Oups, la petite Gaspésienne a de ces pensées par ce soir d’été !
Il faisait bien beau ce soir-là.
Une légère brise d’un vent tiède versait par rafales la douce odeur des marguerites et des foins nouvellement fauchés; ce léger parfum filtrait comme un nuage embaumé à travers les feuilles des bouleaux, des hêtres, des frênes et des saules qui ombrageaient la route.
La pleine lune se levait tout là-bas, derrière la montagne, une à une les étoiles scintillantes s’allumaient dans l’azur sombre du ciel, et deux rossignol, perchés sur les arbres, se renvoyaient l’un à l’autre, comme dans le chant d’un psaume, les inimitables accents de leurs mélodieux versets.
Sur la grande route noyée d’ombre et qui, par instants, paraissait toute blanche sous les rayons de la lune, un jeune homme et une jeune fille marchaient lentement, savourant avec délices le charme de cette belle soirée.
Maurice était grand, très grand même, blond avec des yeux bleus profonds et doux; sur son visage se lisaient une grande bonté et aussi un peu de tristesse. Souvent, son regard lumineux s’attachait sur sa compagne qui, petite et frêle, formait avec son cousin un grand contraste. Autant il paraissait absorbé, autant elle était joyeuse, la petite cousine, très brune, avec des grands yeux noirs, très malins parfois, un petit nez retroussé et des cheveux d’ébène; elle eut paru laide sans un je ne sais quoi sur sa figure mutine et dans ses prunelles de velours qui charmaient et attiraient. Quand une fois on avait vu ce visage d’enfant aux yeux tantôt gais ou tristes, tendres ou mutins, il était impossible de l’oublier.

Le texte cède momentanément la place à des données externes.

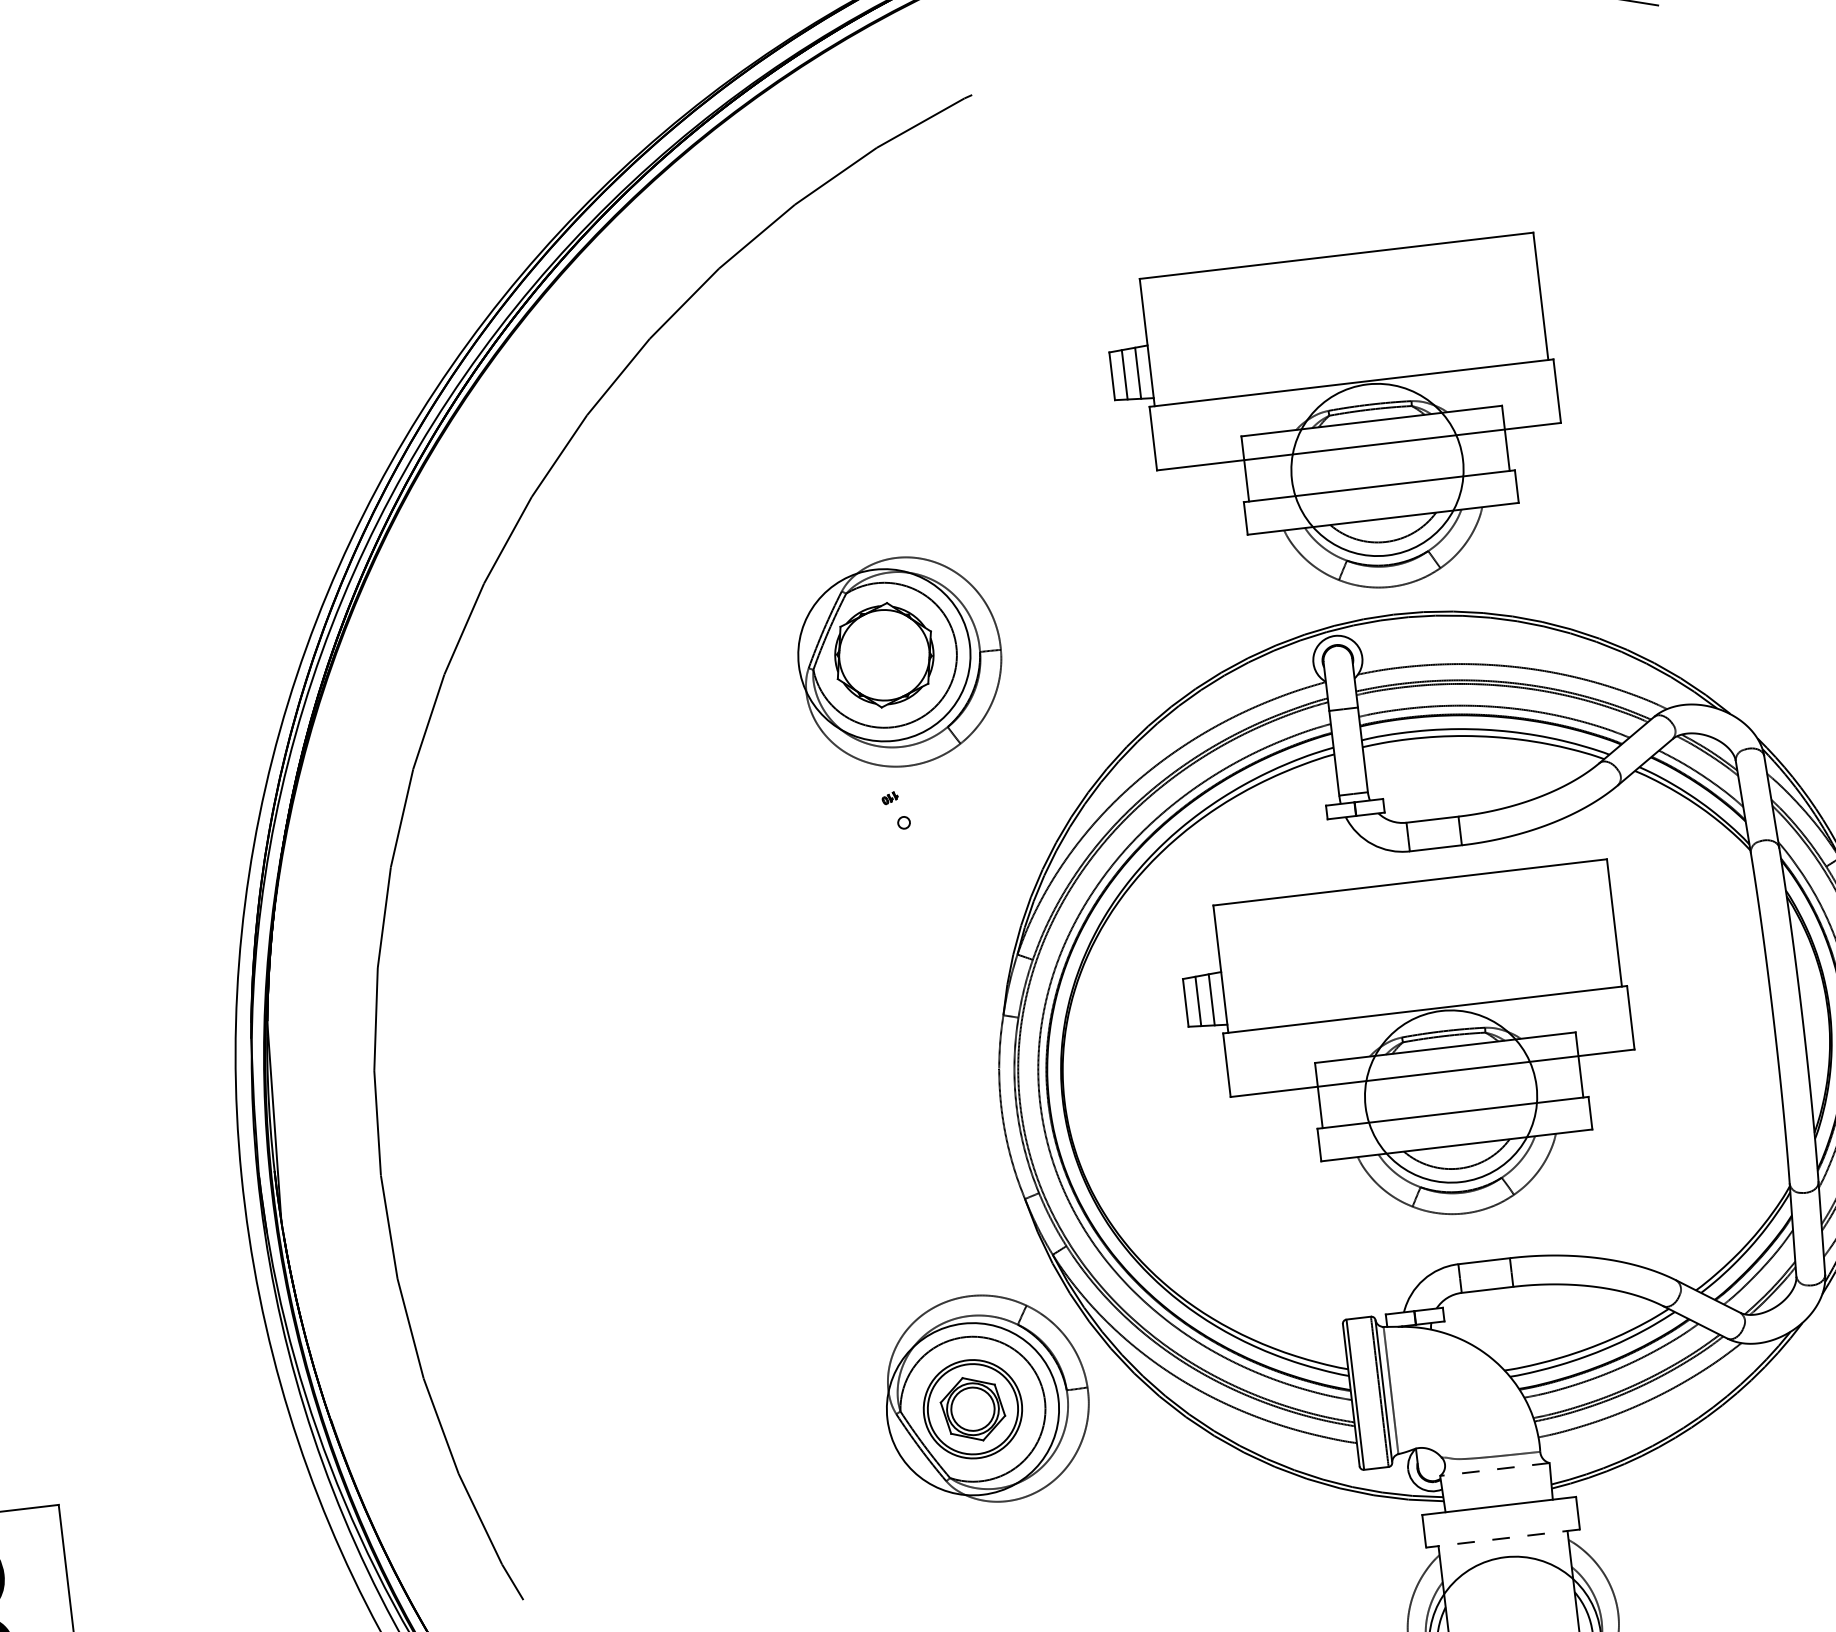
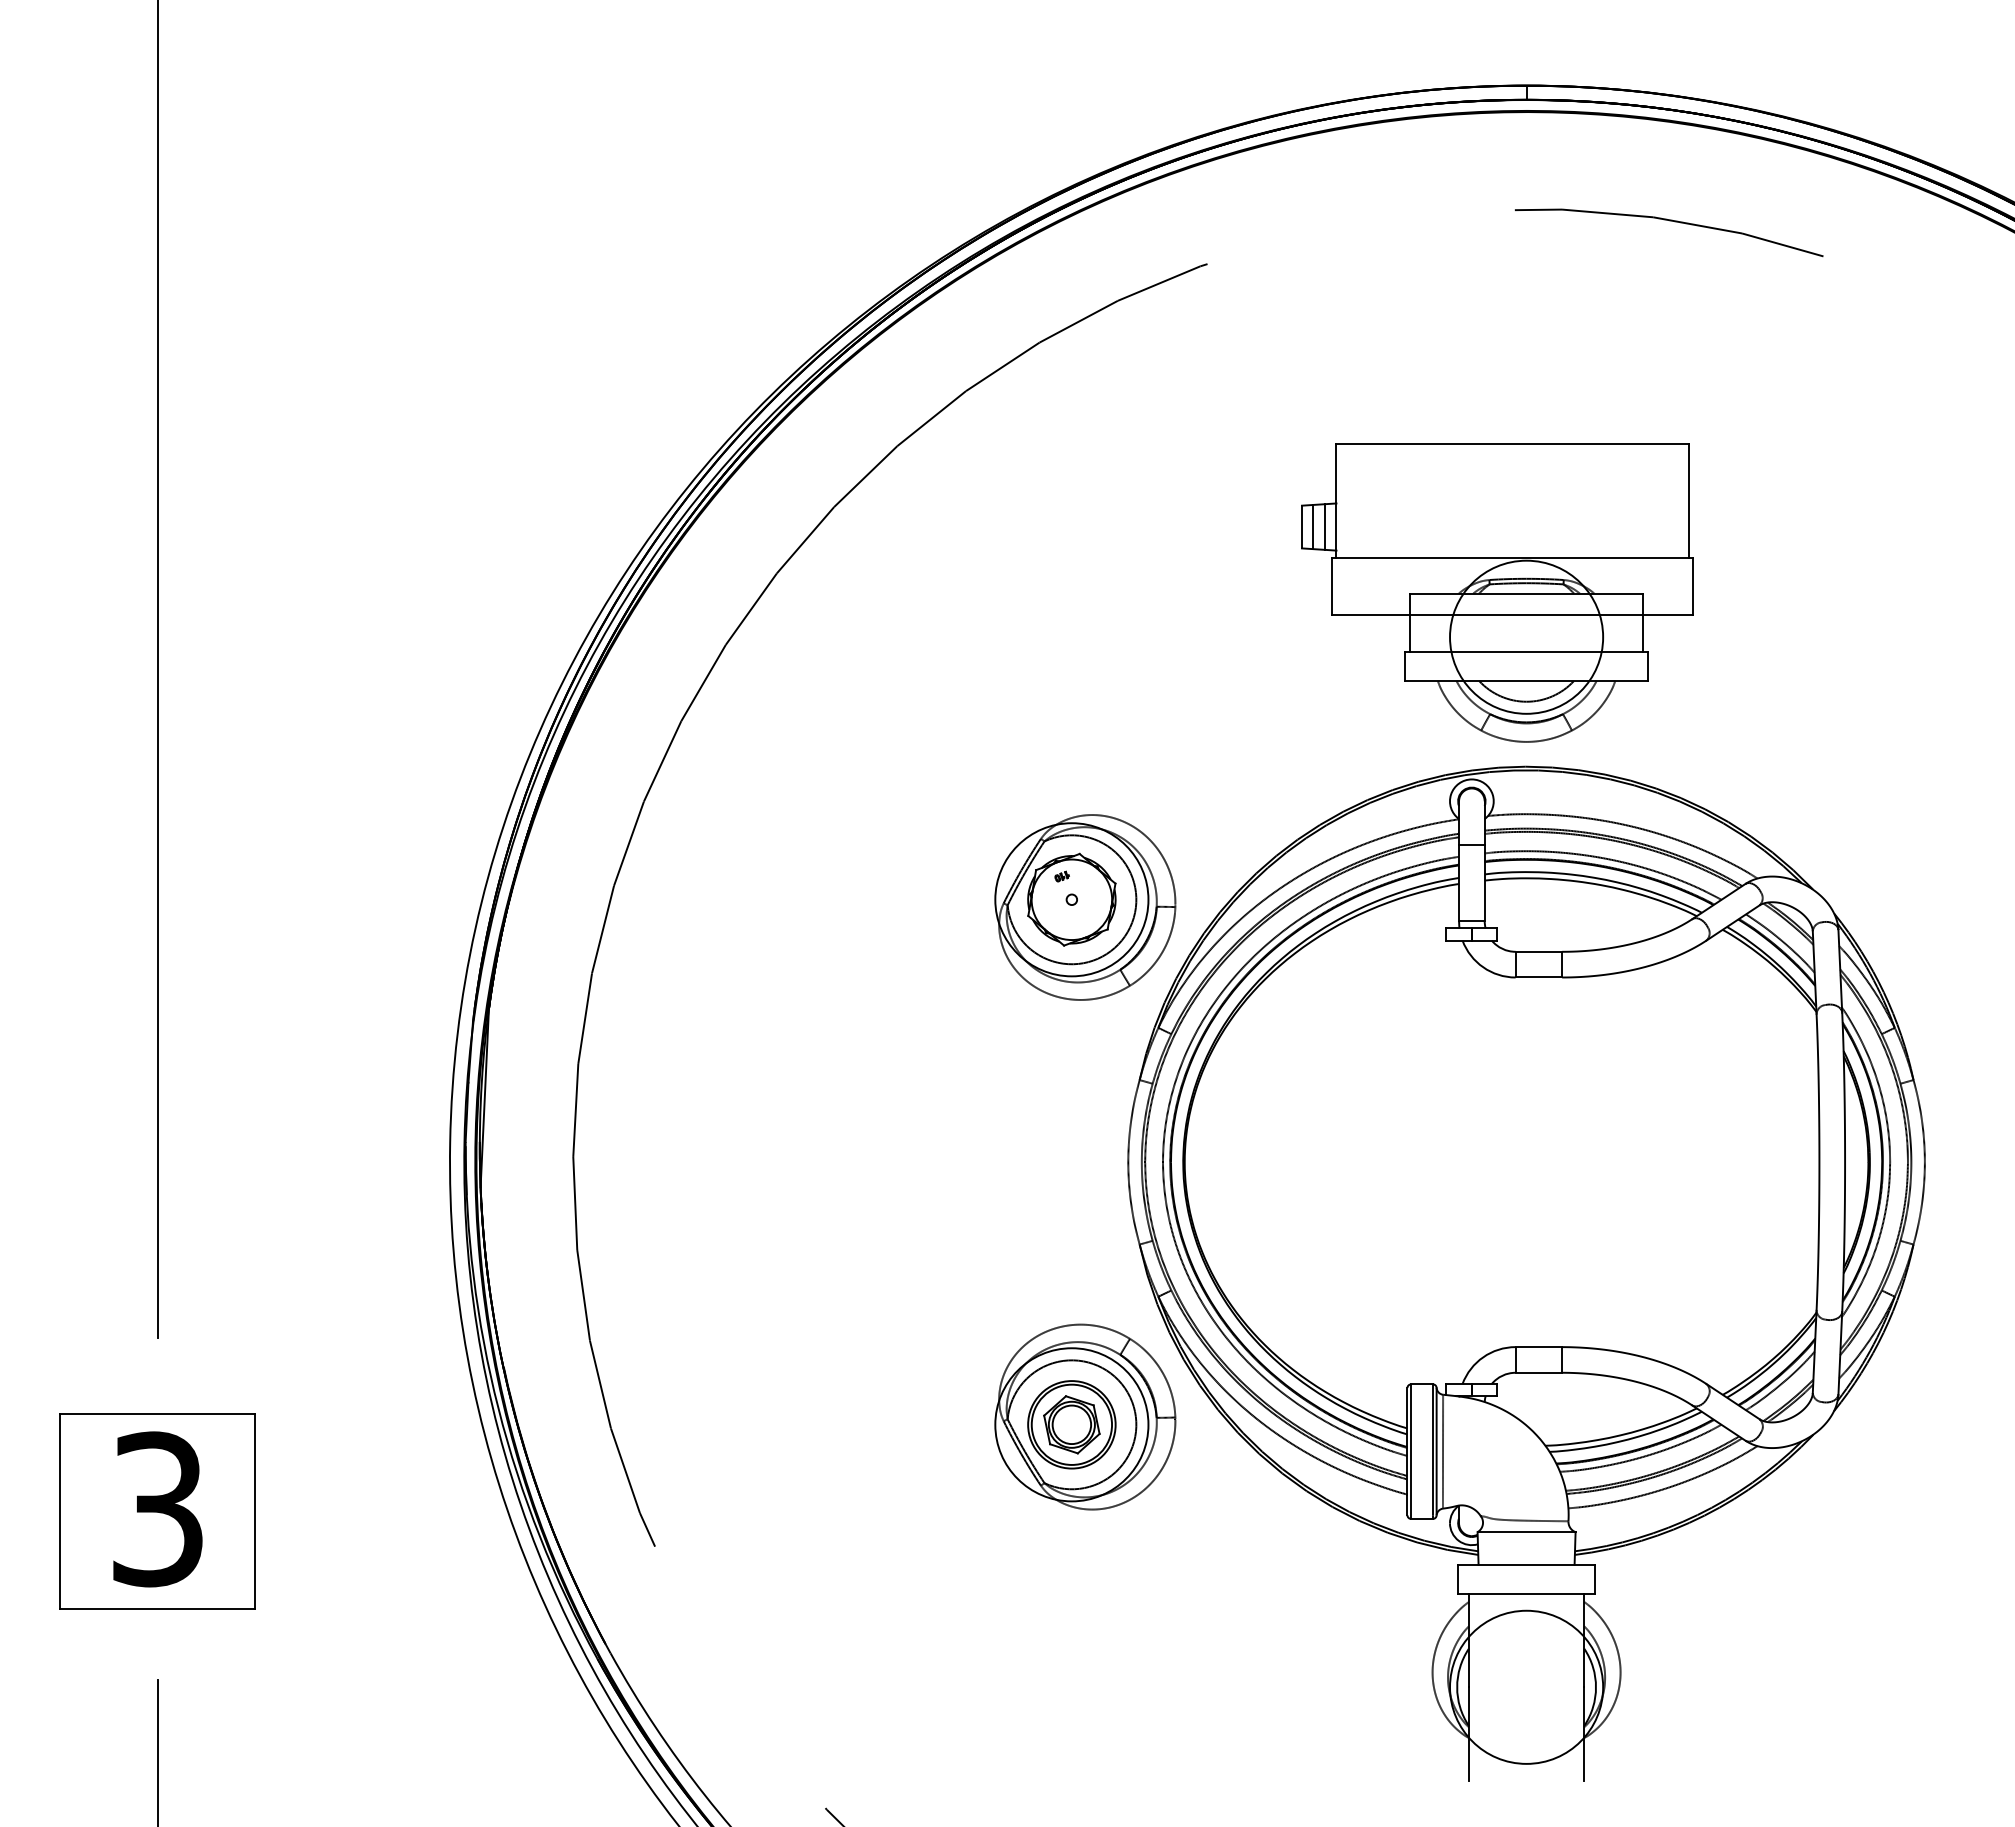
part: (900, 662) -> (1085, 907), moved
part: (1412, 1050) -> (1497, 1153), removed
line: (1494, 1469) -> (1526, 1532), dashed -> solid
line: (1502, 1539) -> (1526, 1594), dashed -> solid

Elle avait dix-sept ans et on lui en eut donné à peine quinze à cette mignonne enfant tant elle paraissait enjouée et rieuse, ce soir-là, raillant parfois son compagnon sur son air triste et rêveur.
«Tu ne sais pas pourquoi je suis triste quand tout est joyeux ? questionnait-il, enfin d’une voix douce ? — Ma foi, non, Monsieur mon cousin, répondit l’enfant rieuse, et je ne sais pas non plus pourquoi tu soupires si souvent. Vrai, cela me donne envie de pleurer. — Pleurer, toi, mignonne ? Oh ! non, ne pleure pas; si je ne suis pas gai ce soir, c’est que… — Que quoi ? — Vois-tu, cousine, j’aime de toute mon âme, je suis jaloux et je souffre. Comprends-tu maintenant ? — Oui, je comprends, murmura la jolie brune en devenant rêveuse à son tour.
«Et veux-tu savoir quelle est la petite fée qui s’est emparé de mon cœur ?» L’enfant ne répondant pas, le jeune homme s’empara d’une de ses mains, et la baisant, murmura : «C’est toi, mignonne, c’est toi que j’aime à en devenir fou. Vois-tu, depuis le premier jour où je t’ai vue, je n’ai cessé de t’aimer; j’ai essayé de résister, mais je n’ai pu; toujours, il me semblait te voir, t’entendre; tes grands yeux noirs, du premier coup, avaient pris mon âme sans retour.
«Et je t’aime, je t’aime, je t’aime, ma charmante.» Et il couvrait de baisers fous la petite main que la gentille cousine ne retirait pas. «Dieu que je suis heureuse ! murmura-t-elle tout coup. — Heureuse ! as-tu dit ? — Oh ! oui, soupira la brune enfant, bas, si bas que le grand cousin dut se pencher pour l’entendre…
Et la lune paraissait plus brillante, la route plus blanche et les rossignols plus gais, comme si la nature eut voulu elle aussi fêter le chaste et pur amour que Dieu avait mis dans ces deux rêveurs faits l’un pour l’autre.
Petite Gaspésienne.
La Patrie (Montréal), 1er août 1903.